Volkswagen has admitted using the cheating devices in at least 11 million vehicles worldwide (AFP Photo/Philippe Huguen)

Los Angeles (AFP) - California regulators ordered Volkswagen Wednesday to recall some diesel vehicles equipped with emissions-cheating software in coming months as the German company's pollution scandal widens.

The California Air Resources Board said it had notified Volkswagen Group of America to recall all VW, Audi and Porsche vehicles equipped with 3.0-liter diesel engines in the model years 2009-2015 that were sold in California.

The company has 45 business days to submit its plan to begin the process of recalling and repairing the illegal emissions software, said CARB, part of the California Environmental Protection Agency. The western state has some of the toughest environmental regulations in the United States.

"This action is the result of an admission by officials at Audi A.G., manufacturer of all the engines involved, that the vehicles contain three auxiliary emissions control devices," CARB said in a statement on its website.

The recall will involve between 15,000 and 16,000 3.0-liter diesel vehicles, Dave Clegern, a CARB spokesman, told AFP.

In its letter to Volkswagen, the agency noted that though the 3.0 liter engine was developed by Audi, it has been used by VW and Porsche in their Touareg and Porsche models since 2009.

"Audi, Porsche and VW all independently certified their products and, therefore, individually responsible for their violations and future recall actions," it said.

The so-called "defeat device" is software that turns on emissions controls when the vehicle is undergoing a government emissions test, then turns them off under normal operations, allowing illegal amounts of nitrogen oxide to spew into the air.

The federal Environmental Protection Agency, which is probing the VW emissions scandal with CARB, said last Friday that Audi had told US regulators that three-liter diesel models since 2009 contain the auxiliary emissions control devices (AECD).

Volkswagen has been engulfed in scandal since September, when it admitted more than 11 million vehicles worldwide equipped with smaller 2.0-liter diesel engines had the pollution-spoofing software.
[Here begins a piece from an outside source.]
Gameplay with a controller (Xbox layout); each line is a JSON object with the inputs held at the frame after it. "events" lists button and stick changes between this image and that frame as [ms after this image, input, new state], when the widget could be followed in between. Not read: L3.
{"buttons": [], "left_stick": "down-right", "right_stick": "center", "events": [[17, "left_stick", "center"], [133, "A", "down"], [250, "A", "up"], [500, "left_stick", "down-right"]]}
The scandal has widened, with the German automaker subsequently revealing that it had understated carbon dioxide emissions, including those for gasoline engines, for up to 800,000 vehicles.

The world's number-two automaker faces regulatory and criminal investigations in several countries, including Germany and the United States, and potentially billions of dollars in fines.

Volkswagen Group of America was not immediately available to comment on the CARB order.